Bölgedeki çatışmalar elbette ki rastlantısal değil. SDG güçlerinin yönettiği bölge; fosil kaynaklar ve ticaret yolları bakımından önemli. Emperyalistlerin pazar ve tedarik zincirinin önemli bir yerinde aracı olan NATO için, Türkiye’nin askeri gücü de başka bir yerde duruyor. ABD ve İsrail’in taktik manevraları doğrultusunda burayla uzlaşmak önemini koruyor. Bu uzlaşı arayışında demokratik bir çözüm aramak hayalperestlik olacaktır. Ancak imkânlar dahilinde halkların birlikte yaşam mücadelesi için ıskalanmaması gereken yönleri de bulunuyor.
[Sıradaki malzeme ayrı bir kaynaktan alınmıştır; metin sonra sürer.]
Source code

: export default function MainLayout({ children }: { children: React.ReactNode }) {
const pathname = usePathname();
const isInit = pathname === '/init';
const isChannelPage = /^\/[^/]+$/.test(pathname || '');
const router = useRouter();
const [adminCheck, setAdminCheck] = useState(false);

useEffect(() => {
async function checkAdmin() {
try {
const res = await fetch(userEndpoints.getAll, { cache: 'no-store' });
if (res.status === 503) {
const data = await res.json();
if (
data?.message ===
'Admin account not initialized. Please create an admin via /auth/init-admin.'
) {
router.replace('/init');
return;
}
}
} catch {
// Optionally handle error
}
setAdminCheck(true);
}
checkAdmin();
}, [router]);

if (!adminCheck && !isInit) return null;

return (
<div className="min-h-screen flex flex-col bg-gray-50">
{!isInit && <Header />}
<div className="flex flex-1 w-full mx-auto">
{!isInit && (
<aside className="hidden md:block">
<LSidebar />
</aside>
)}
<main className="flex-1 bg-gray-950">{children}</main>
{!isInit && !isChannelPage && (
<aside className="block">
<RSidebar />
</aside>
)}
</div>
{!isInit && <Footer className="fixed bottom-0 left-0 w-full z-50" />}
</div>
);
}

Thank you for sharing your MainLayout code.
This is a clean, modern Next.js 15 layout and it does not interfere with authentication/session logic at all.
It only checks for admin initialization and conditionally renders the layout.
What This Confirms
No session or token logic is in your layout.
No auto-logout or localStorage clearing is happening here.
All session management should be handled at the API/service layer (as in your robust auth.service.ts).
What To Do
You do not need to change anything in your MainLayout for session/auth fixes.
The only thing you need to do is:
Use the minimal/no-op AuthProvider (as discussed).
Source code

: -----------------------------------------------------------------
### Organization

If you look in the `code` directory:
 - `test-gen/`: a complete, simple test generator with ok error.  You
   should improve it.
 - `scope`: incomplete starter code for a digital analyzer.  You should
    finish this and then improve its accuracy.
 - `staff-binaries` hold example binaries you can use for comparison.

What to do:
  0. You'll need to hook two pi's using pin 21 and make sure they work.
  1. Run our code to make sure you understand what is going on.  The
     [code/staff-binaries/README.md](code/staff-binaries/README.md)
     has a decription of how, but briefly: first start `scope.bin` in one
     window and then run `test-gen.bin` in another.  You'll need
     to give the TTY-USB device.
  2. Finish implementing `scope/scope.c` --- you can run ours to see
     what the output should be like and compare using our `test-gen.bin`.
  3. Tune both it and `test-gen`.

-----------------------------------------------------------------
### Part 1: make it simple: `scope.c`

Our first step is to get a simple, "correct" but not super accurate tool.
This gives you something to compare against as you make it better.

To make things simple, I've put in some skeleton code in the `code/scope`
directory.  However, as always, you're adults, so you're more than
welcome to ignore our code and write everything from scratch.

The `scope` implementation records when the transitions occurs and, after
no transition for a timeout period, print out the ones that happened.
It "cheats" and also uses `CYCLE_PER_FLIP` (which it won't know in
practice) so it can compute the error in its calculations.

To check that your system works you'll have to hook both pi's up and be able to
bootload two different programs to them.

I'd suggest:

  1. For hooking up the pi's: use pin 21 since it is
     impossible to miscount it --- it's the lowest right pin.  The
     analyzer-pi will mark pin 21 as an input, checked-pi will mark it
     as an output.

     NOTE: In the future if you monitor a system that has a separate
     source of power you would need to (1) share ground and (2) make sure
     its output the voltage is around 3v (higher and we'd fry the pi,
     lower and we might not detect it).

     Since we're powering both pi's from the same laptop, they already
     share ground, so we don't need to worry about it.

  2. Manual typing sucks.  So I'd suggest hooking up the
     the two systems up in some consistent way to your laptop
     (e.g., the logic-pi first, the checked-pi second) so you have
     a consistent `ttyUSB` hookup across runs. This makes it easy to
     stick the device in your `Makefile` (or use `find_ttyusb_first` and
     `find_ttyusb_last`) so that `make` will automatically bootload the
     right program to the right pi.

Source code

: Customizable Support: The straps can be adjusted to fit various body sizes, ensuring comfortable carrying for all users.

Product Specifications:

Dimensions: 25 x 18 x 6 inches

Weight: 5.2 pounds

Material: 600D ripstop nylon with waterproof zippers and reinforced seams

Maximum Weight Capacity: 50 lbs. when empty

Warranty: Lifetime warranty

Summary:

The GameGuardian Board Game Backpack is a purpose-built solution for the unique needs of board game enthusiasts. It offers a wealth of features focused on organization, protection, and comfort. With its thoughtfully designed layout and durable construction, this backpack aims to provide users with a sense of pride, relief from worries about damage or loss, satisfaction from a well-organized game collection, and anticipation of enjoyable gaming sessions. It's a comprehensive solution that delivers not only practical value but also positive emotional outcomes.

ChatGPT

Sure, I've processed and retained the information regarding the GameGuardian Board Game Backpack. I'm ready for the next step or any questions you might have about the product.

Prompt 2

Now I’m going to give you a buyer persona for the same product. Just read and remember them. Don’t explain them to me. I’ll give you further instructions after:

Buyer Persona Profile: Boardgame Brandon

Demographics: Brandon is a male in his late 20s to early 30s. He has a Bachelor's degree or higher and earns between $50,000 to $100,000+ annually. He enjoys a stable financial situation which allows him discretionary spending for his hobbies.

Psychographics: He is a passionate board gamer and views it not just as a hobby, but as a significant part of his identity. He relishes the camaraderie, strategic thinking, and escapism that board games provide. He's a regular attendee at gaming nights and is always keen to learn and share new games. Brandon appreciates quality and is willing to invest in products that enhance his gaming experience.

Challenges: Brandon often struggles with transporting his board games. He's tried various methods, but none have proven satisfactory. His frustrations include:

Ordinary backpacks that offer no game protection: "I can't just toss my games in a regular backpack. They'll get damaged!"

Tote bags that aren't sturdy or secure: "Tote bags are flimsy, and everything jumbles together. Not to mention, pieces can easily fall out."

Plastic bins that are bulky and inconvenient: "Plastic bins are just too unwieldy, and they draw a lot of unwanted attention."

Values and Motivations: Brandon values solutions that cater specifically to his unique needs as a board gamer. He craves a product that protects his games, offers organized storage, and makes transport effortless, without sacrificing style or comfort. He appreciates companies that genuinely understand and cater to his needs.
Devlet Bahçeli’nin el sıkışmasıyla başlayan gelişmeler tam da bu uzlaşı arayışının pratik hamlesi olarak gelişti. Bugün Efkan Âlâ’nın “bekleyip göreceğiz” açıklaması, AKP-MHP iktidarının “terör bitecek sorun çözülecek” kurgusu doğrultusunda aceleye getirilmiş bir uzlaşı arayışından başkası değildir. Üstelik iktidar, yanı başında tehdit olarak görmekten vazgeçmediği Rojava’yı “silahlar sussun” açıklamasının ardından bile bombalamaya devam etti. Düğümün Rojava’dan çözülmeye başlayacağı su götürmez bir gerçek olduğu gibi iktidar nezdinde bir tehdit olarak görülmeye, engel olarak karşılanmaya devam ediyor. Temsil ettikleri sermaye çevrelerinin hayallerini süsleyen Suriye’nin “yeni dizaynı”, Kürt halkının varlığıyla kavga etmekten geçiyor.
Öcalan’ın açıklamasıyla başlayıp, PKK’nin ateşkes ilanı ile biten gelişmeler görüyoruz. Her istikrarsız süreç, yeni gelişmelere gebe olduğu gibi; istikrarlı dönemlerin birikimi olarak, koşullar değişince oynadığı rolle hayat bulabilir. Fakat Türkiye’de Kürtlerin on yıllardır süregelen mücadelesiyle eşit yurttaşlık temelinde demokratik bir çözüm için bir talep olduğu gerçeğini yine bir başa koymamız gerekecektir. Kürt halkının asimilasyon ve inkara, üzerindeki baskı ve sindirme hamlelerine karşı direnişle dolu kitle mücadelesi deneyimleri; içerisinde sayısız insanın fedakârca emeklerini barındır. 1993’ten beri yer yer ateşkesler, Oslo görüşmeleri, 2013-2015 çözüm süreci gibi pek çok diyalog biçimi; uluslararası alanda yaşanan gelişmeler ve Kürt halkının kitle mücadelesinin çıktılarıdır. Bugünkü sürecin de buna denk düştüğü bir an olsun unutulmamalı.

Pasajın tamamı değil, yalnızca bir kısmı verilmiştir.